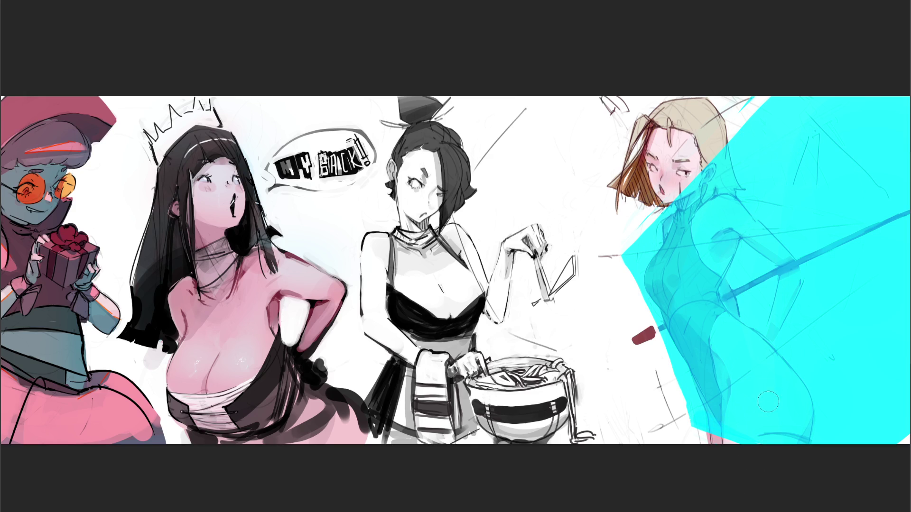
{"action": "left_click_drag", "start_coordinate": [698, 426], "coordinate": [726, 431]}
Step: Brush thick yellow strokes across the cyan, the figure's torso and legs, and the top-right corner
{"action": "mouse_move", "coordinate": [624, 260]}
{"action": "left_mouse_down"}
{"action": "mouse_move", "coordinate": [816, 245]}
{"action": "mouse_move", "coordinate": [828, 302]}
{"action": "mouse_move", "coordinate": [683, 424]}
{"action": "mouse_move", "coordinate": [880, 253]}
{"action": "left_mouse_up"}
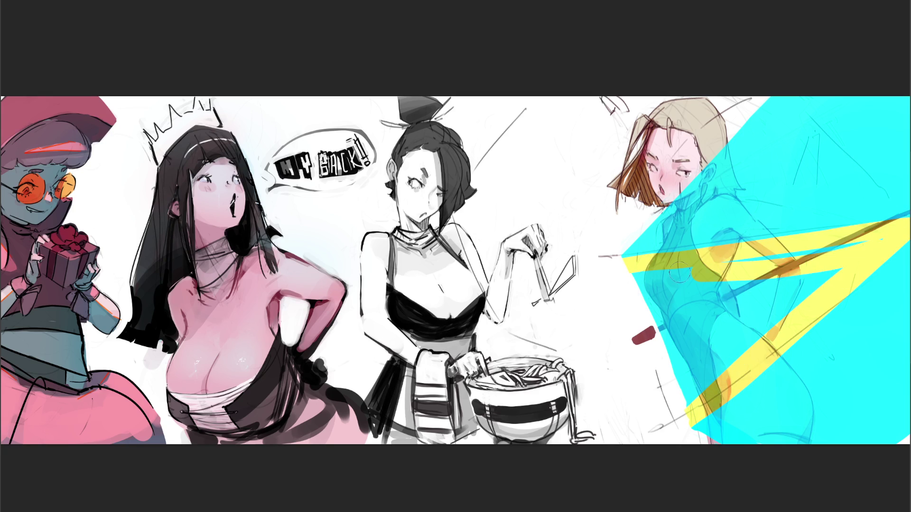
{"action": "mouse_move", "coordinate": [651, 335]}
{"action": "left_mouse_down"}
{"action": "mouse_move", "coordinate": [674, 304]}
{"action": "mouse_move", "coordinate": [688, 332]}
{"action": "mouse_move", "coordinate": [759, 341]}
{"action": "mouse_move", "coordinate": [859, 253]}
{"action": "mouse_move", "coordinate": [663, 359]}
{"action": "mouse_move", "coordinate": [749, 310]}
{"action": "mouse_move", "coordinate": [683, 386]}
{"action": "mouse_move", "coordinate": [892, 245]}
{"action": "left_mouse_up"}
******
- How to complete this task
Write out each entry word for word, images excluded.

- The answer
{"action": "left_click_drag", "start_coordinate": [698, 426], "coordinate": [726, 431]}
Step: Brush thick yellow strokes across the cyan, the figure's torso and legs, and the top-right corner
{"action": "mouse_move", "coordinate": [624, 260]}
{"action": "left_mouse_down"}
{"action": "mouse_move", "coordinate": [816, 245]}
{"action": "mouse_move", "coordinate": [828, 302]}
{"action": "mouse_move", "coordinate": [683, 424]}
{"action": "mouse_move", "coordinate": [880, 253]}
{"action": "left_mouse_up"}
{"action": "mouse_move", "coordinate": [651, 335]}
{"action": "left_mouse_down"}
{"action": "mouse_move", "coordinate": [674, 304]}
{"action": "mouse_move", "coordinate": [688, 332]}
{"action": "mouse_move", "coordinate": [759, 341]}
{"action": "mouse_move", "coordinate": [859, 253]}
{"action": "mouse_move", "coordinate": [663, 359]}
{"action": "mouse_move", "coordinate": [749, 310]}
{"action": "mouse_move", "coordinate": [683, 386]}
{"action": "mouse_move", "coordinate": [892, 245]}
{"action": "left_mouse_up"}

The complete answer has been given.